There was a brief mention of Golden Mountain here about a year ago and recently I tried their Hakka specialties for the first time. Ownership of this restaurant has just changed from Hakka to Cantonese but the kitchen staff has remained the same.
Salt baked chicken, $16. Listed on the menu as a free range chicken, it's specifically the huang mao, or yellow feather, variety. With small breasts and a firm, toothsome texture, it's what a real chicken should be like. Only a half dozen or so chickens are cooked each day so they recommend that on weekends you call in the day of to reserve a chicken. The bird is marinated in Shaoxing wine and five spice powder and is cooked in a pile of salt. I found it to be moist, flavorful, and not too salty, but it was cooked farther than I like.

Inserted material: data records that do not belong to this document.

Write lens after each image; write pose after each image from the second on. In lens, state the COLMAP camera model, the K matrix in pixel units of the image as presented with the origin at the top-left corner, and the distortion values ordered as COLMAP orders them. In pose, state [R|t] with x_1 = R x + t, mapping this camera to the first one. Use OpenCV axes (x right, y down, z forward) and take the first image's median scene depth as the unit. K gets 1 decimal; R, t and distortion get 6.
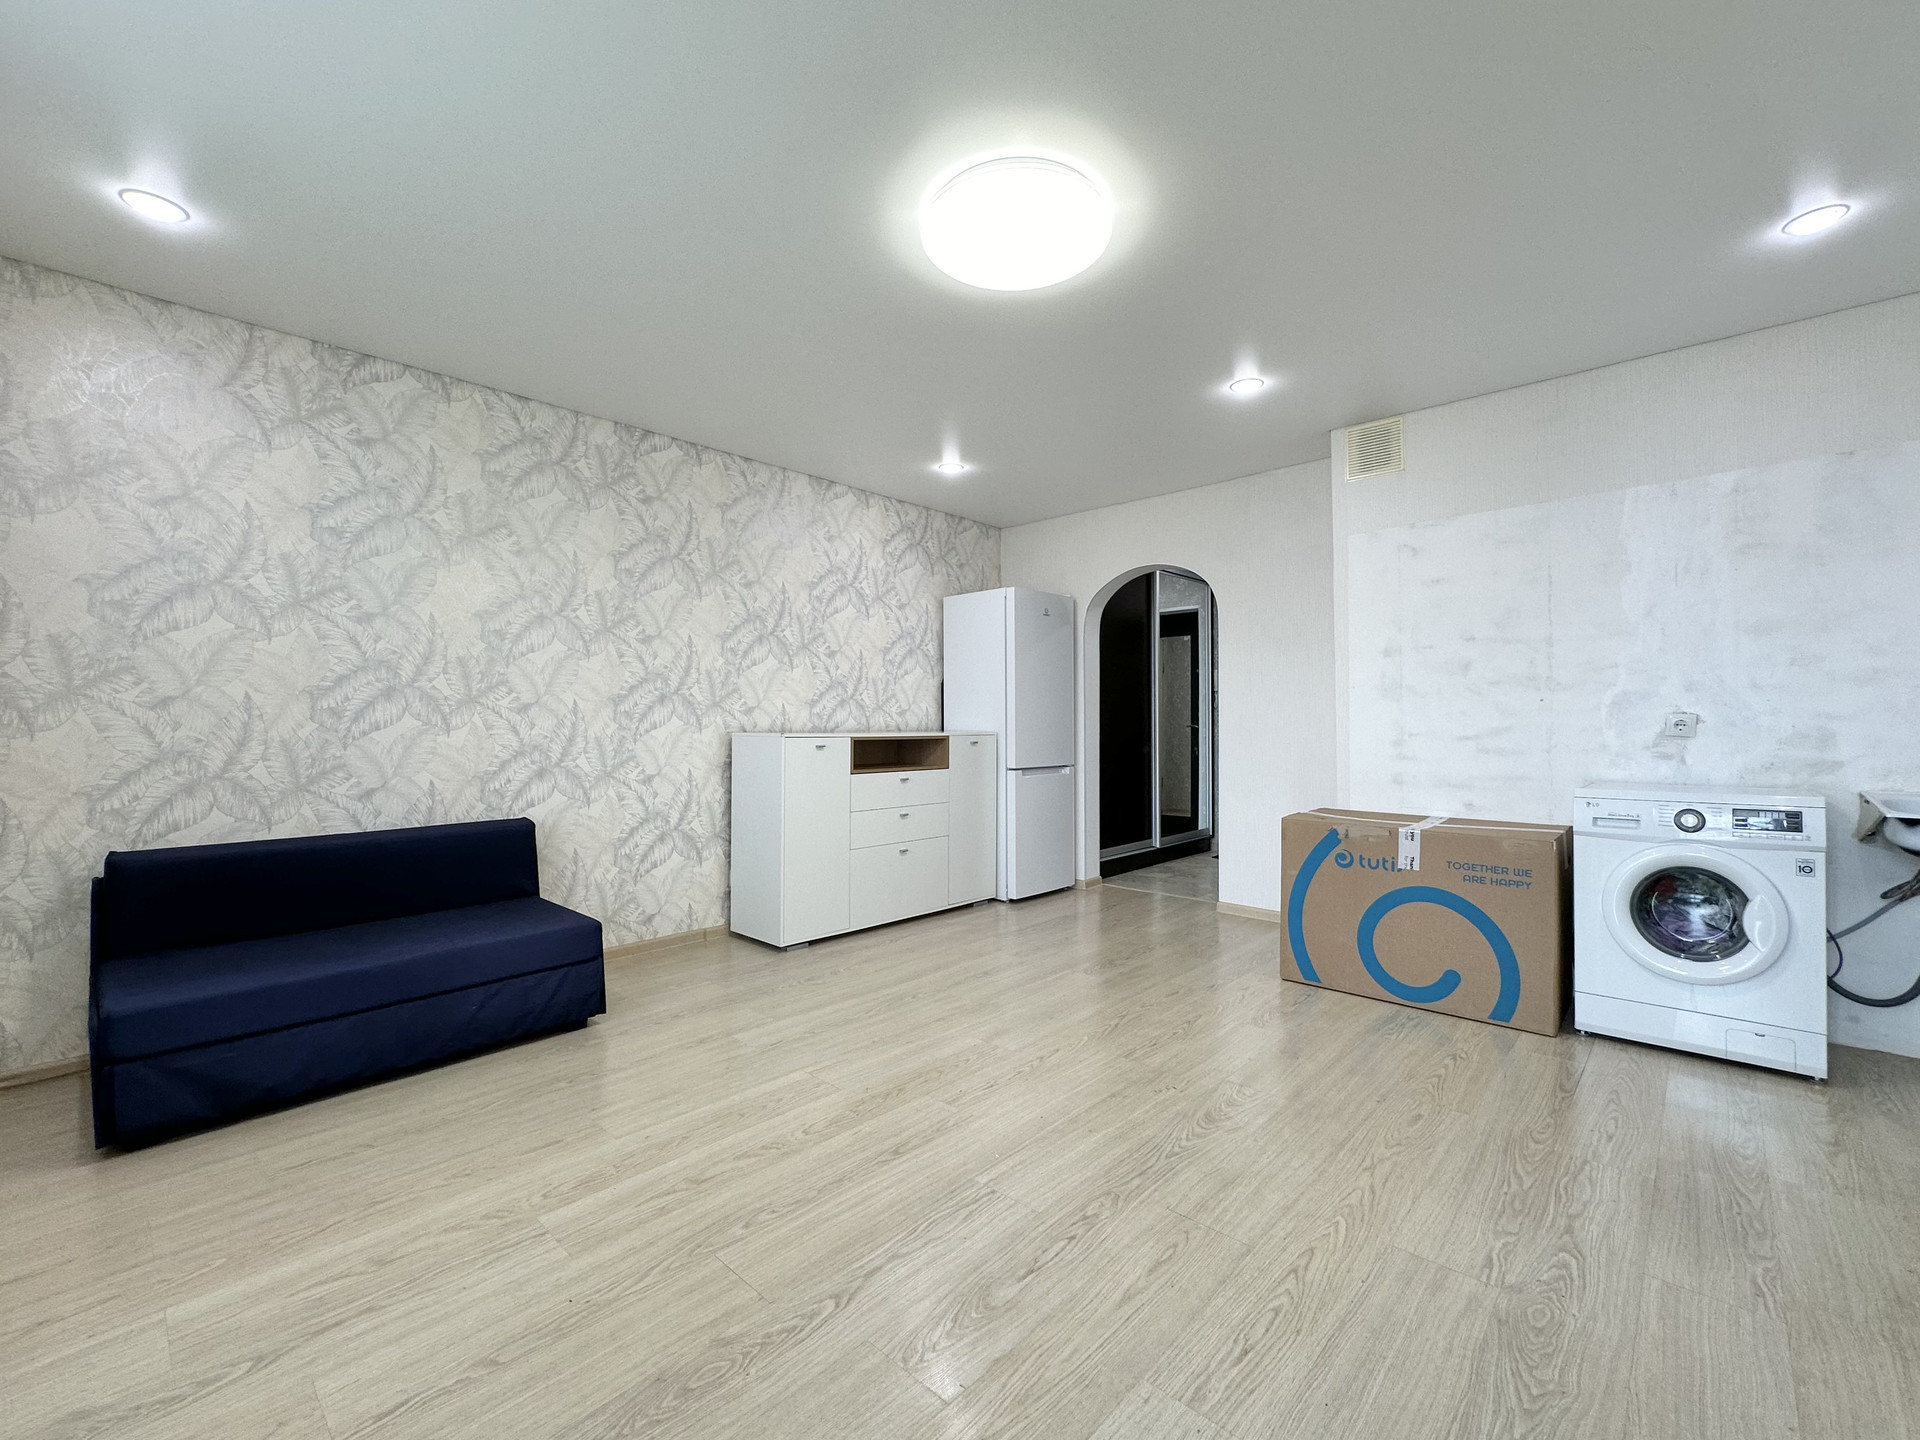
lens RADIAL K [[812.7, 0, 956.5], [0, 812.7, 720.9], [0, 0, 1]] dist [-0.003957, 0.000327]
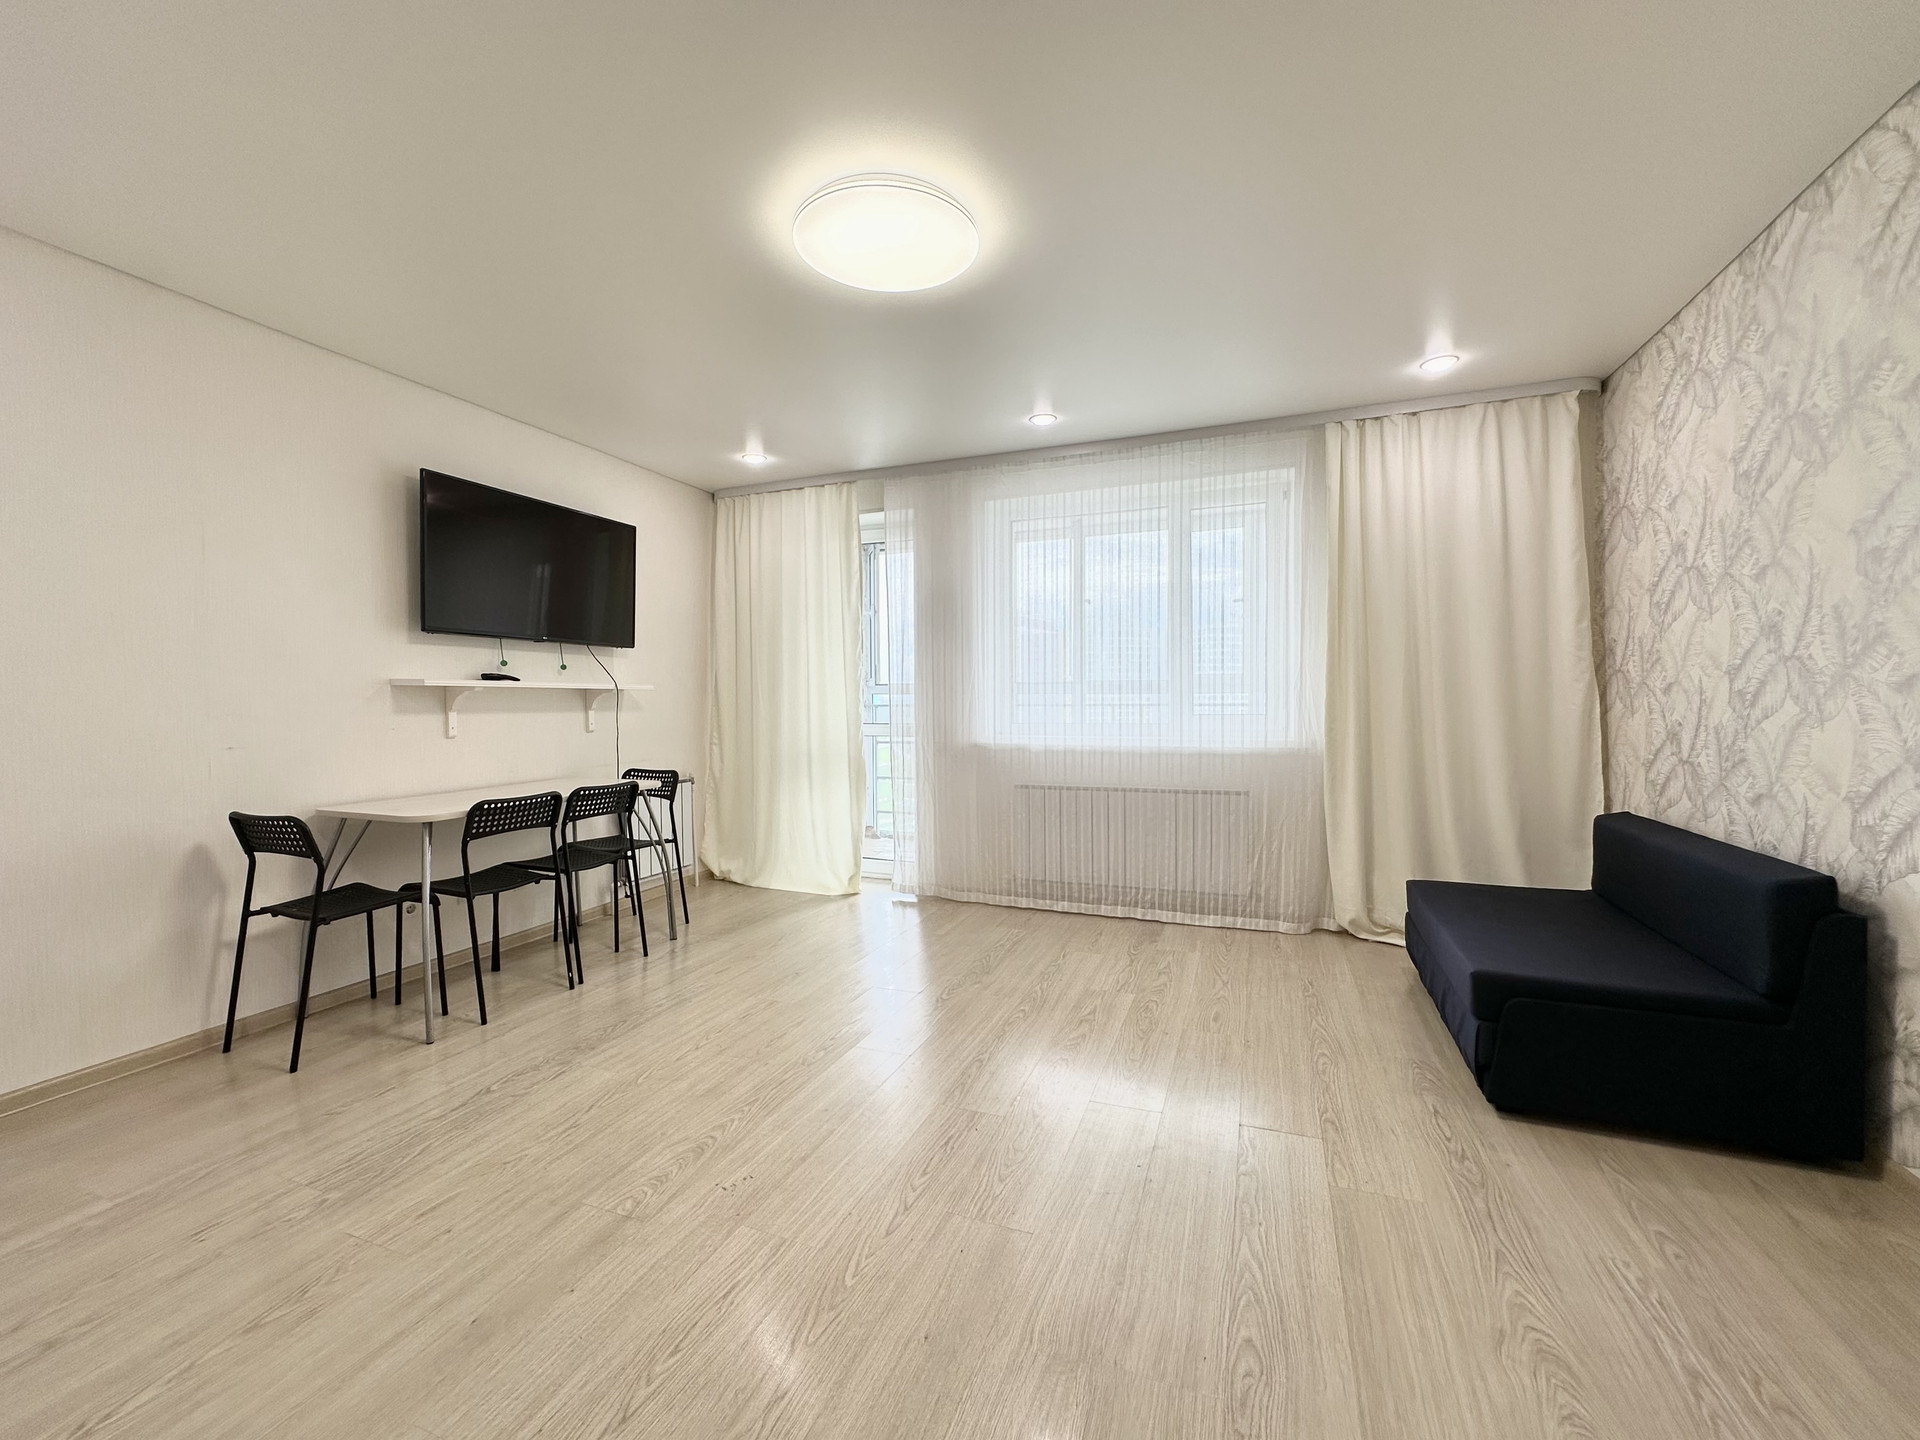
lens RADIAL K [[768.9, 0, 956.3], [0, 768.9, 725.2], [0, 0, 1]] dist [-0.008489, 0.001191]
pose [[-0.931555, 0.019521, -0.363075, 0.246620], [0.011091, 0.999619, 0.025287, -0.008134], [0.363430, 0.019529, -0.931417, 1.357550]]
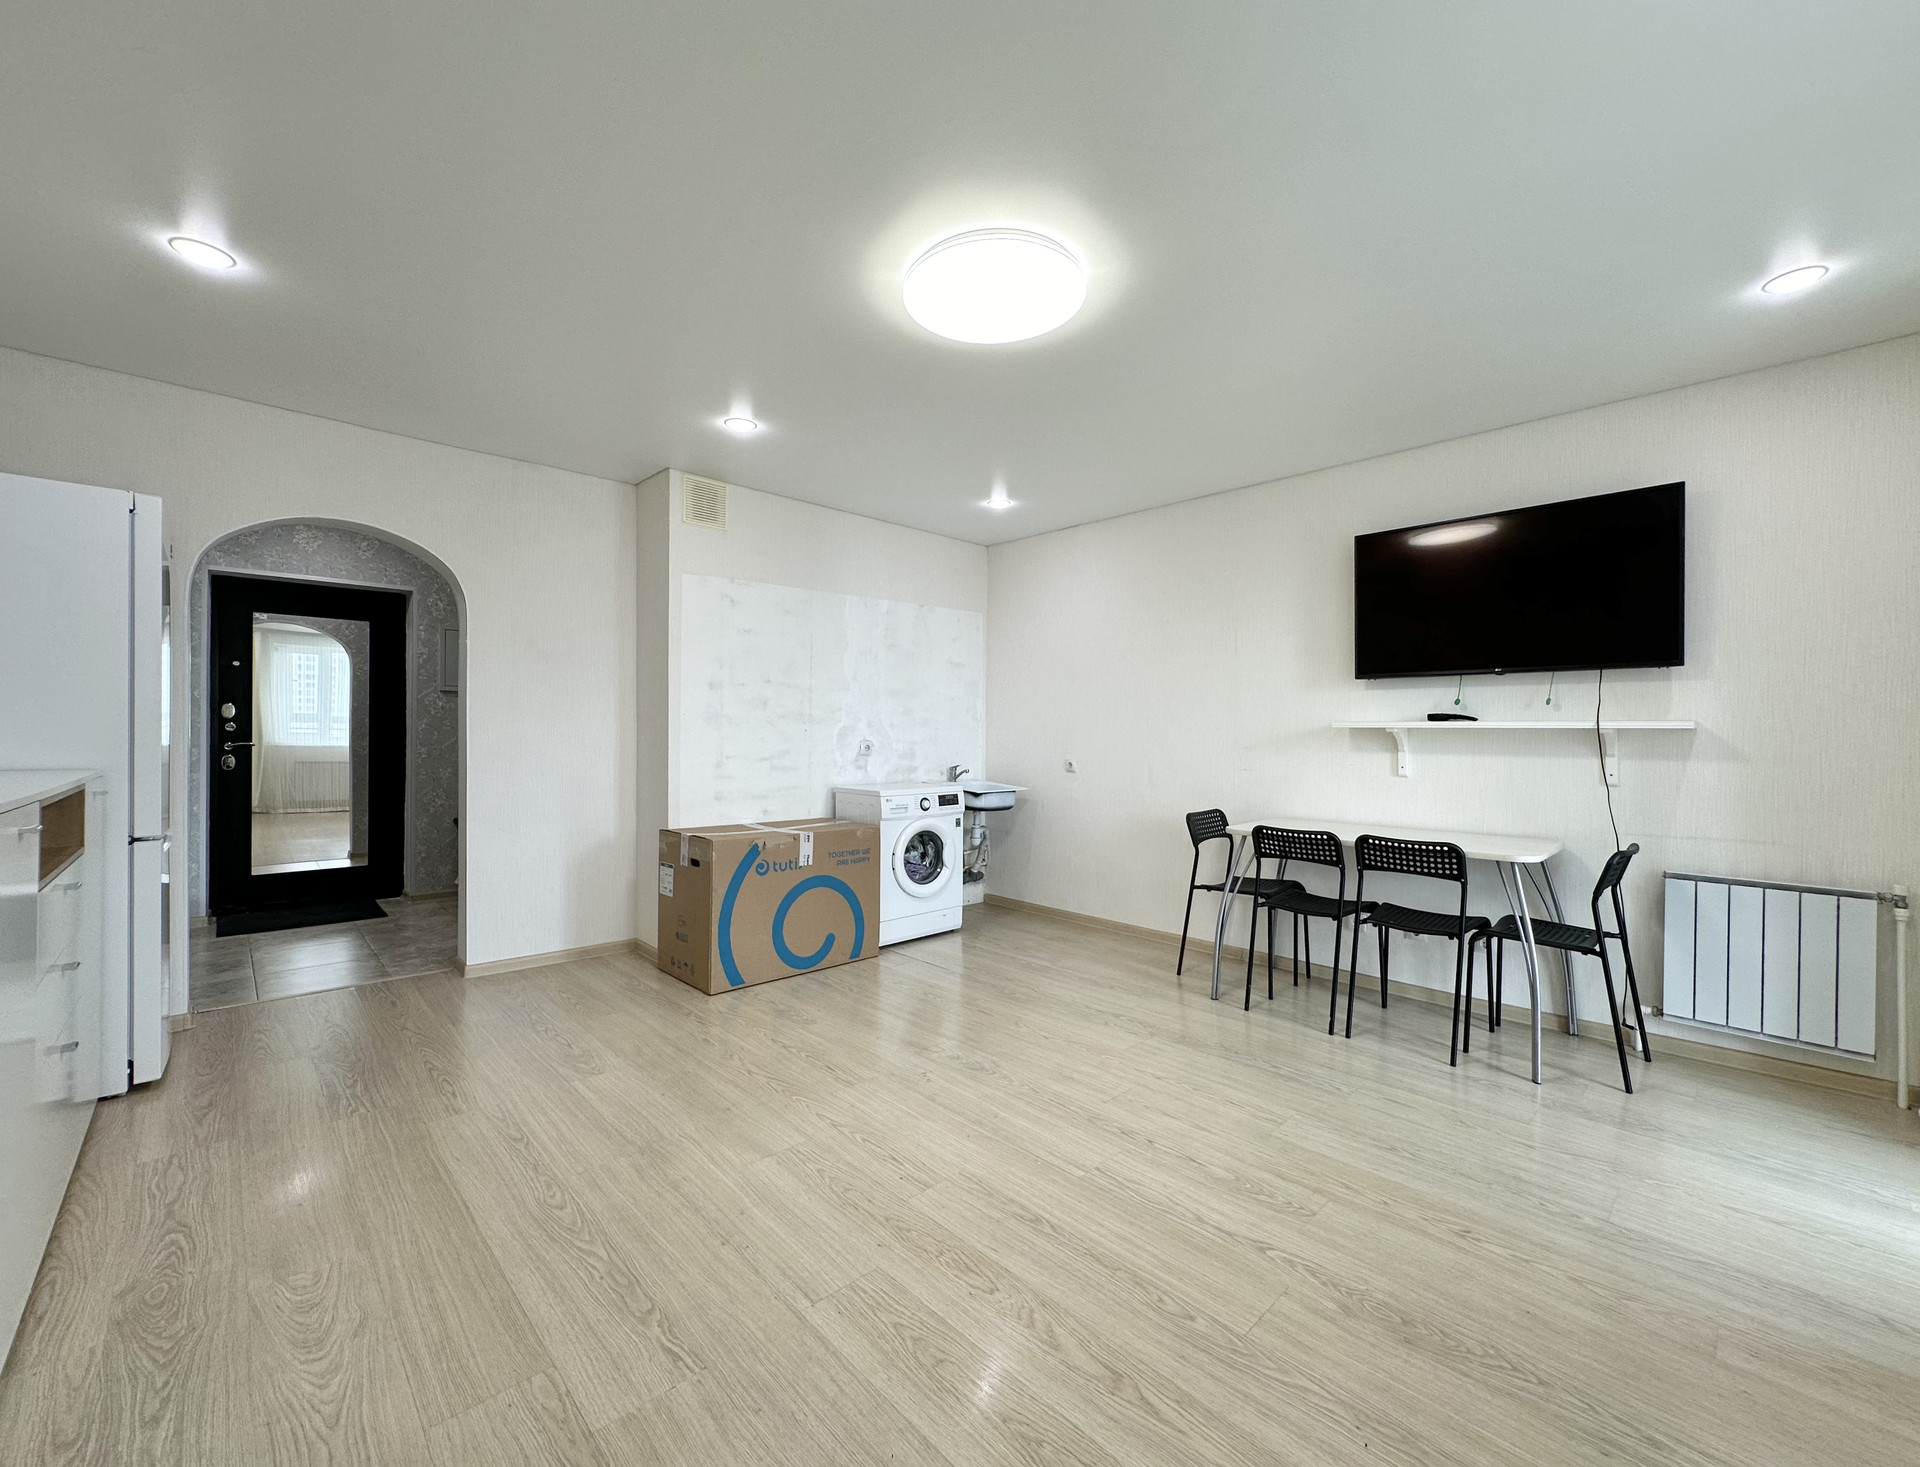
lens RADIAL K [[783.4, 0, 982.7], [0, 783.4, 733.7], [0, 0, 1]] dist [-0.006652, 0.000280]
pose [[0.041747, 0.000839, 0.999128, -0.650609], [-0.013497, 0.999909, -0.000276, -0.025171], [-0.999037, -0.013474, 0.041754, 0.675681]]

The leg bones were cooked through and not red at the center.
Claypot pork belly with preserved mustard greens, $7. Called kau yuk, these slices of pork are luscious. The meat crumbles like the best slow cooked brisket and the fat and skin melts in the mouth. There is nothing like a mouthful of rice and kau yuk. I usually have another homestyle version where leaner belly slices are stir-fried and the preserved greens are still crunchy so is very decadent.
Tofu stuffed with ground pork, $7. Legend has it that the Hakka wanted to reproduce jiaozi in Southern China and so put a bit of meat into small blocks of tofu because wheat flour was too expensive. This is the most homestyle dish of the three. The tofu is pan fried and served in a brown sauce. Acceptable, but it's basically something that can be easily made at home. The previous thread about Golden Mountain mentioned that the tofu was not crispy - that's not how it should be anyways.
There are a few dishes that I'd like to go back and try, particularly the fried pig intestines with preserved vegetables.
The restaurant was nearly full on that Sunday evening with all but one table of Chinese diners. Finally, the service was very good. The waitstaff were happy to talk about the food to the Cantonese speakers at the table and the plates were changed several times - I've been to too many Chinese restaurants where bone and sauce covered plates are ignored.